Both, too, have had unfulfilled promises. Mr. Trump said he would build a great border wall and make Mexico pay for it. Near the end of his four-year term, his administration has built only five miles of wall where no barriers previously existed. The rest—about 300 miles—were replacement or secondary to existing wall, and Mexico did not pay for any of it.
Both presidents also have spoken in glowing terms about dictators—Russian President Vladimir Putin and Chinese President Xi Jinping, both of whom have maneuvered their way into becoming presidents for life in their respective countries.
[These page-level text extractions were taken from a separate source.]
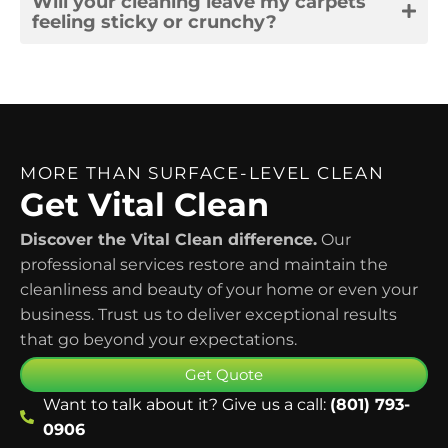
Will your cleaning leave my carpets
feeling sticky or crunchy?
MORE THAN SURFACE-LEVEL CLEAN
Get Vital Clean
Discover the Vital Clean difference.
Our
professional services restore and maintain the
cleanliness and beauty of your home or even your
business. Trust us to deliver exceptional results
that go beyond your expectations.
Get Quote
Want to talk about it? Give us a call:
(801) 793-
0906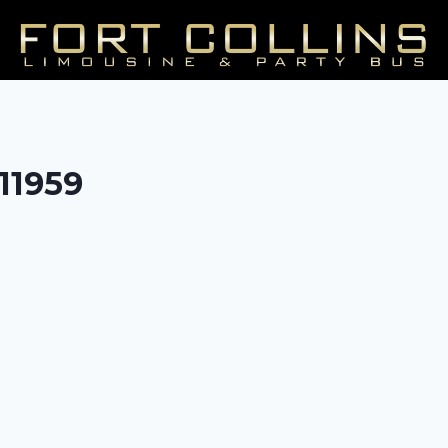
/11959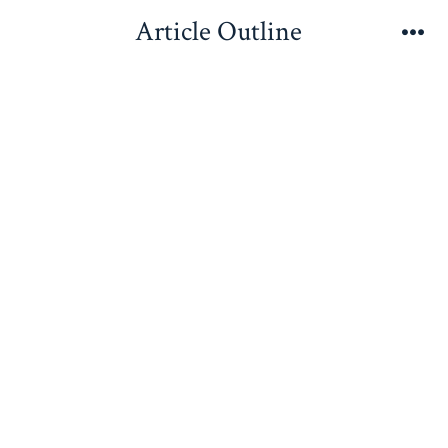
Skip
Article Outline
to
Me
content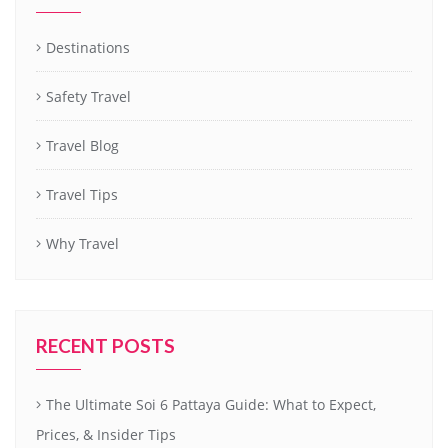
Destinations
Safety Travel
Travel Blog
Travel Tips
Why Travel
RECENT POSTS
The Ultimate Soi 6 Pattaya Guide: What to Expect,
Prices, & Insider Tips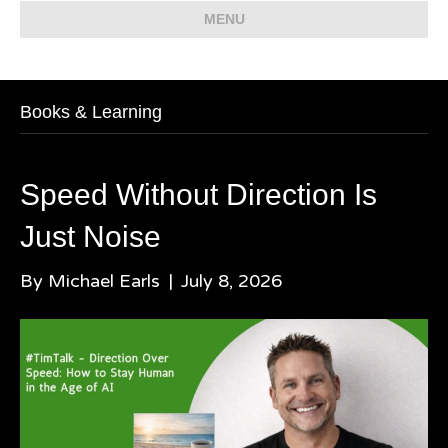
MENU
Books & Learning
Speed Without Direction Is
Just Noise
By
Michael Earls
|
July 8, 2026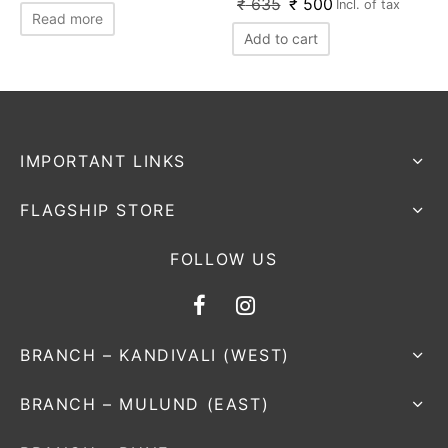
₹
635
₹
500
Incl. of tax
Read more
Add to cart
IMPORTANT LINKS
FLAGSHIP STORE
FOLLOW US
BRANCH – KANDIVALI (WEST)
BRANCH – MULUND (EAST)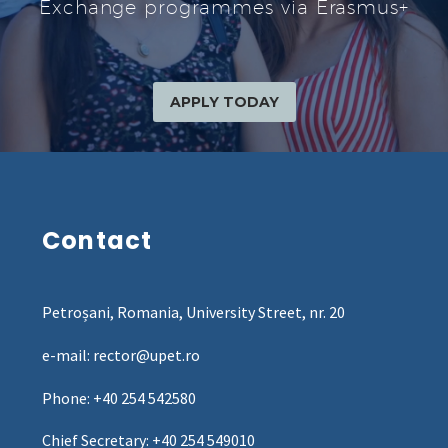
Exchange programmes via Erasmus+
APPLY TODAY
Contact
Petroșani, Romania, University Street, nr. 20
e-mail: rector@upet.ro
Phone: +40 254 542580
Chief Secretary: +40 254 549010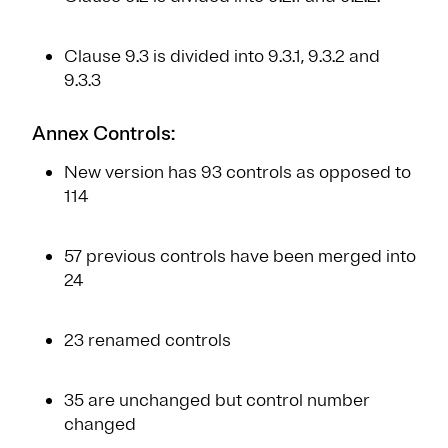
Clause 9.3 is divided into 9.3.1, 9.3.2 and
9.3.3
Annex Controls:
New version has 93 controls as opposed to
114
57 previous controls have been merged into
24
23 renamed controls
35 are unchanged but control number
changed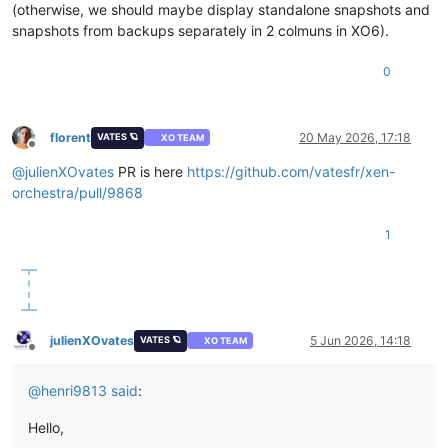
(otherwise, we should maybe display standalone snapshots and
snapshots from backups separately in 2 colmuns in XO6).
0
florent
20 May 2026, 17:18
VATES 🪐
XO TEAM
Offline
@
julienXOvates
PR is here
https://github.com/vatesfr/xen-
orchestra/pull/9868
1
julienXOvates
5 Jun 2026, 14:18
VATES 🪐
XO TEAM
Offline
@
henri9813
said
:
Hello,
To nobody’s surprise, both presidents have had good things to say about each other. In February, before the Trump administration had botched the handling of the COVID-19 pandemic, Mr. Duterte said his US counterpart was “a good president and deserved to be re-elected” this November. Trump, on the other hand, has been known to tout his “very good” relationship with Mr. Duterte—who before he was elected described Trump as a bigot.
There are other similarities, of course. While both presidents claim to have a huge following, neither can honestly claim to be majority leaders. Mr. Duterte won the presidency in 2016 with 39 percent of the vote, a plurality, not a majority, while Mr. Trump actually lost the popular election by 3 million votes but still won by virtue of the mysterious American institution called the Electoral College.
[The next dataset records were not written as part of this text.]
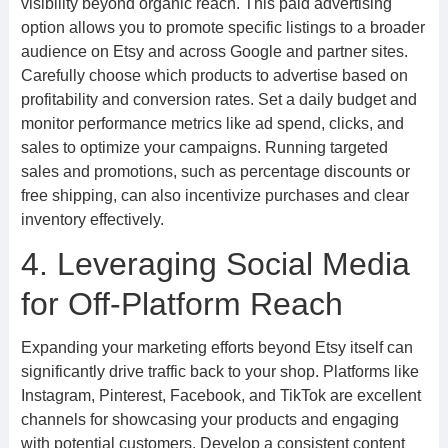
visibility beyond organic reach. This paid advertising
option allows you to promote specific listings to a broader
audience on Etsy and across Google and partner sites.
Carefully choose which products to advertise based on
profitability and conversion rates. Set a daily budget and
monitor performance metrics like ad spend, clicks, and
sales to optimize your campaigns. Running targeted
sales and promotions, such as percentage discounts or
free shipping, can also incentivize purchases and clear
inventory effectively.
4. Leveraging Social Media
for Off-Platform Reach
Expanding your marketing efforts beyond Etsy itself can
significantly drive traffic back to your shop. Platforms like
Instagram, Pinterest, Facebook, and TikTok are excellent
channels for showcasing your products and engaging
with potential customers. Develop a consistent content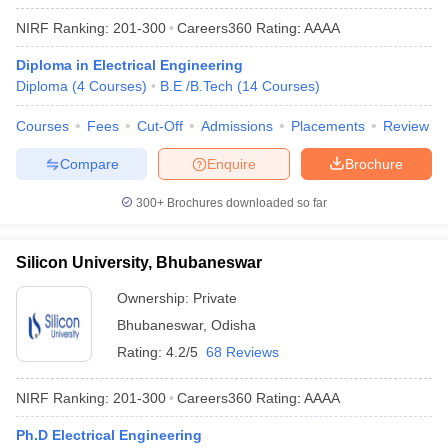
NIRF Ranking:
201-300
Careers360
Rating
:
AAAA
Diploma in Electrical Engineering
Diploma
(
4
Courses
)
B.E /B.Tech
(
14
Courses
)
Courses
Fees
Cut-Off
Admissions
Placements
Review
Compare
Enquire
Brochure
300+
Brochures downloaded so far
Silicon University, Bhubaneswar
Ownership:
Private
Bhubaneswar
,
Odisha
Rating:
4.2/5
68 Reviews
NIRF Ranking:
201-300
Careers360
Rating
:
AAAA
Ph.D Electrical Engineering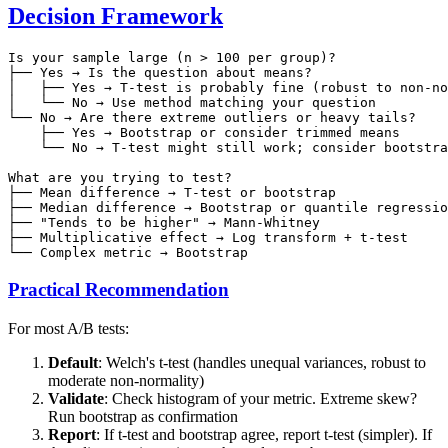
Decision Framework
Is your sample large (n > 100 per group)?

├── Yes → Is the question about means?

│   ├── Yes → T-test is probably fine (robust to non-no
│   └── No → Use method matching your question

└── No → Are there extreme outliers or heavy tails?

    ├── Yes → Bootstrap or consider trimmed means

    └── No → T-test might still work; consider bootstra
What are you trying to test?

├── Mean difference → T-test or bootstrap

├── Median difference → Bootstrap or quantile regressio
├── "Tends to be higher" → Mann-Whitney

├── Multiplicative effect → Log transform + t-test

Practical Recommendation
For most A/B tests:
Default
: Welch's t-test (handles unequal variances, robust to
moderate non-normality)
Validate
: Check histogram of your metric. Extreme skew?
Run bootstrap as confirmation
Report
: If t-test and bootstrap agree, report t-test (simpler). If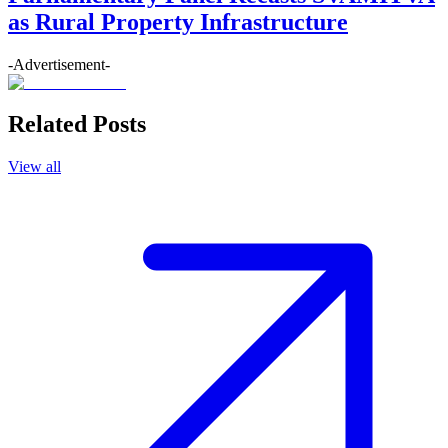
as Rural Property Infrastructure
-Advertisement-
Related Posts
View all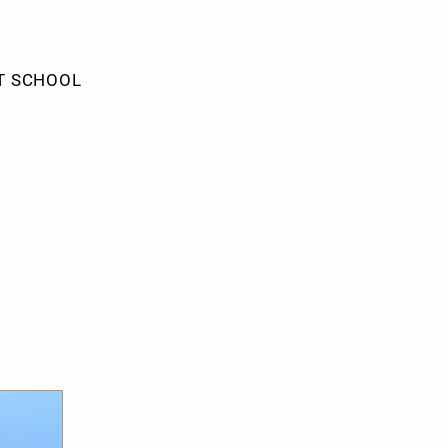
T SCHOOL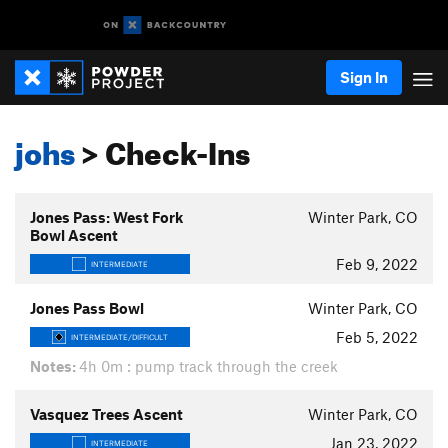
Sign In
johs
> Check-Ins
Jones Pass: West Fork
Winter Park, CO
Bowl Ascent
Feb 9, 2022
INTERMEDIATE
Jones Pass Bowl
Winter Park, CO
Feb 5, 2022
INTERMEDIATE/DIFFICULT
Notes:
4h 0m : pump track through the creek
Vasquez Trees Ascent
Winter Park, CO
Jan 23, 2022
INTERMEDIATE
Now another similarity has emerged.
Both presidents, it appears, are not shy about using their absolute power of executive clemency. Mr. Trump has used that power to commute the sentence of his friend Roger Stone, who was convicted of seven felony crimes, including threatening a witness. In fact, Mr. Trump has granted executive clemency to 25 people charged or convicted of federal crimes, most of them well-connected people.
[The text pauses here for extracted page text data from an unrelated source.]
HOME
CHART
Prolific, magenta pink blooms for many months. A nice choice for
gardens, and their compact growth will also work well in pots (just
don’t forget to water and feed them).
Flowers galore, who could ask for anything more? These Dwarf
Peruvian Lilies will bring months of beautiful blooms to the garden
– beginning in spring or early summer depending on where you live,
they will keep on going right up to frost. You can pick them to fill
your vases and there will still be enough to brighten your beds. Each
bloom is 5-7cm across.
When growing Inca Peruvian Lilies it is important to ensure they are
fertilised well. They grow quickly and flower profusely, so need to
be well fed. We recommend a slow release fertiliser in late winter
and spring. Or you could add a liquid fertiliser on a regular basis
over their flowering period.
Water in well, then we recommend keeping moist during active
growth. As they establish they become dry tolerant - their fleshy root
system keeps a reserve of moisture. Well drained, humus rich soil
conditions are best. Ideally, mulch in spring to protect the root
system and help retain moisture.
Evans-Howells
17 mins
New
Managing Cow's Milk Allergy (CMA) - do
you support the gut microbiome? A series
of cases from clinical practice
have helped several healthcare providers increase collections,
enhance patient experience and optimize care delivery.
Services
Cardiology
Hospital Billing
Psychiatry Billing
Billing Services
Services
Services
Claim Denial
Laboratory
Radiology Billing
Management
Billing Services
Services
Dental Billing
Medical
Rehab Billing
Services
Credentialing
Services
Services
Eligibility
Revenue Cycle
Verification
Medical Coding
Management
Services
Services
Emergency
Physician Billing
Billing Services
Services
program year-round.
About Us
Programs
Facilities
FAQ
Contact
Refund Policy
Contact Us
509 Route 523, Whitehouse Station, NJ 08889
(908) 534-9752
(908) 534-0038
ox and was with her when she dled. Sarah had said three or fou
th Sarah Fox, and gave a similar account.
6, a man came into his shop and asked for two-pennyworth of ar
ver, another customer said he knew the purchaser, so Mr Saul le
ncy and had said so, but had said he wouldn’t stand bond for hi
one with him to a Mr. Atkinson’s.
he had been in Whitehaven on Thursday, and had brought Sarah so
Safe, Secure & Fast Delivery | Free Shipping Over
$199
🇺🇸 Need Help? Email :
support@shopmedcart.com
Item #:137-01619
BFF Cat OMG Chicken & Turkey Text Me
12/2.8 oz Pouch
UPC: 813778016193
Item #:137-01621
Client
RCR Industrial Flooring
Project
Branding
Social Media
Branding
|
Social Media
Taking a page from Trump, Mr. Duterte has now pardoned an American soldier, Lance Cpl. Joseph Scott Pemberton, who was found guilty of killing a 26-year-old Filipino transgender woman, Jennifer Laude, whose body was found naked in a motel room, with her head inside a toilet bowl.
In pardoning Pemberton, Mr. Duterte short circuited the legal process by which his early release for good behavior was being challenged by the Laude family, and even his own Justice department.
Justifying his decision, Duterte said only that Pemberton had not been treated fairly, and that he had no power over where he was detained—in an air conditioned detention facility in Camp Aquinaldo, instead of a regular jail. He does not address the issue of fairness on the other side, however. Are the five years Pemberton served in his air conditioned cell enough to fulfill the demands of justice of the Laude family and the Filipino people?
Although he has not uttered the words made famous by Mr. Trump who used them to describe the deaths of more than 150,000 Americans due to COVID-19, we can almost imagine Mr. Duterte shrugging his shoulders at the anger and hurt of the Laude family and saying: “It is what it is.”